_TRY IT_
Look through the entries below and count every line in which "none" appears; reply with the number only.

Edit difference data
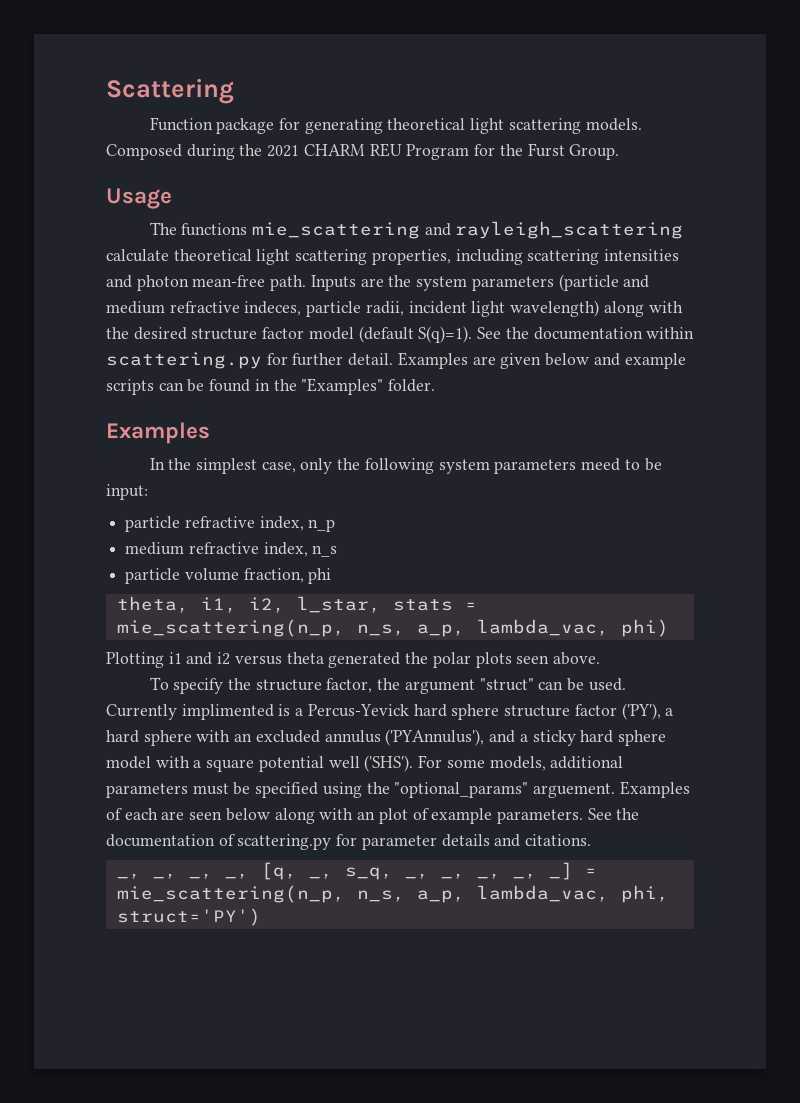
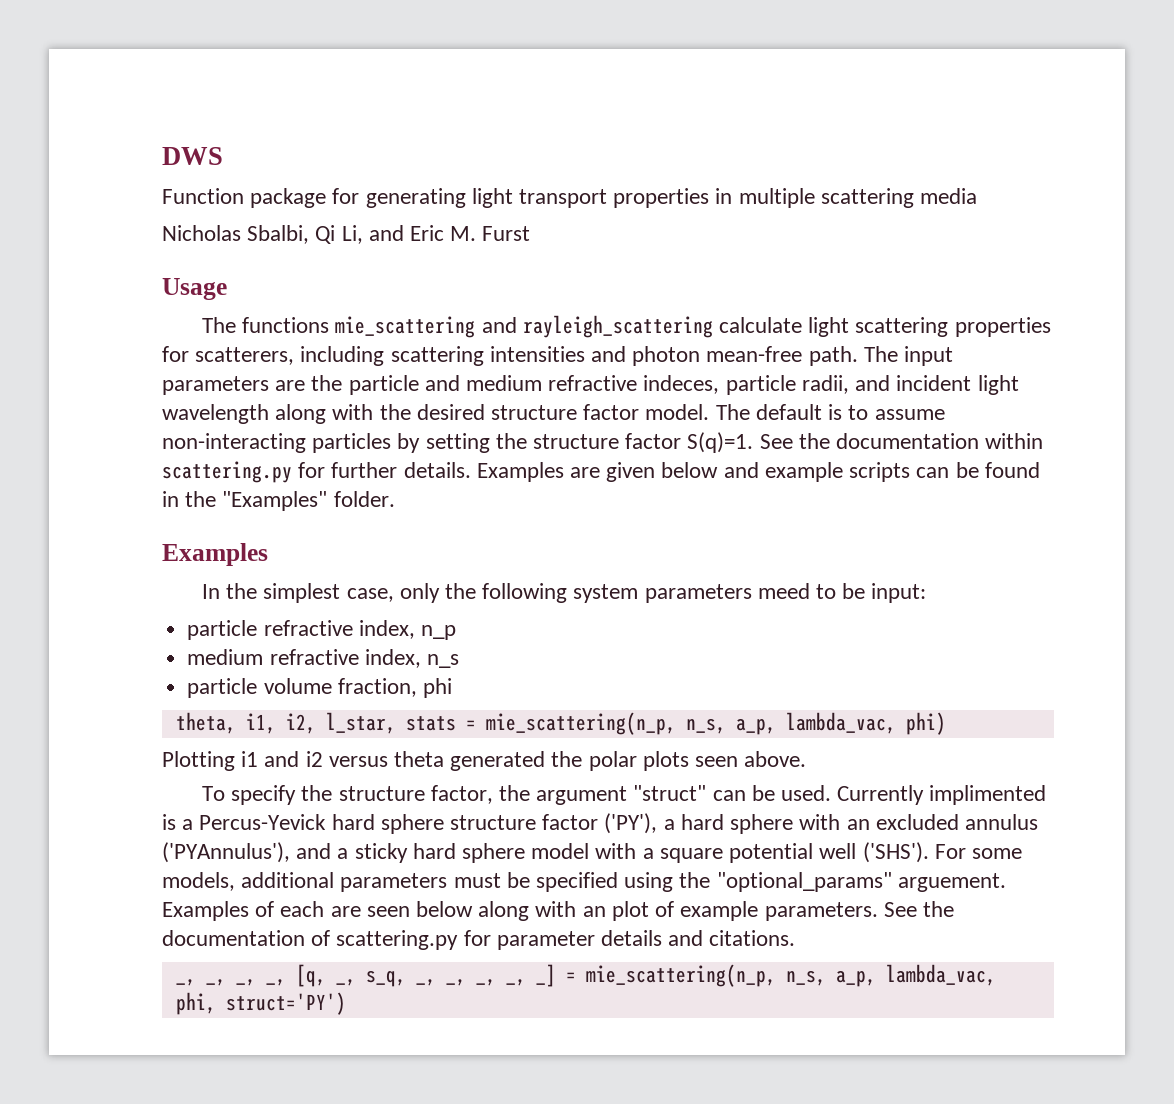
[106,78,234,104] Scattering -> [162,147,223,165] DWS
[387,118,642,134] [106,143,523,160] theoretical light scattering models. Composed during the 2021 CHARM REU Program for the -> [471,188,978,208] [162,225,477,244] light transport properties in multiple scattering media // Nicholas Sbalbi, Qi Li, and Eric M.
[569,144,620,160] Group. -> (531, 233) none
[173,249,451,265] theoretical light scattering properties, -> [808,317,1051,337] [162,346,295,365] light scattering properties for scatterers,
[310,274,619,291] Inputs are the system parameters (particle -> [863,346,954,366] [162,375,419,395] The input parameters are the particle
(404, 308) none -> [855,375,891,391] and
[510,300,600,317] wavelength) -> [162,404,269,424] wavelength
[308,326,473,343] model (default S(q)=1). -> [645,404,945,420] [162,432,754,453] model. The default is to assume non-interacting particles by setting the structure factor S(q)=1.
[348,353,394,366] detail. -> [403,462,471,478] details.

_WORKED SOLUTION_
2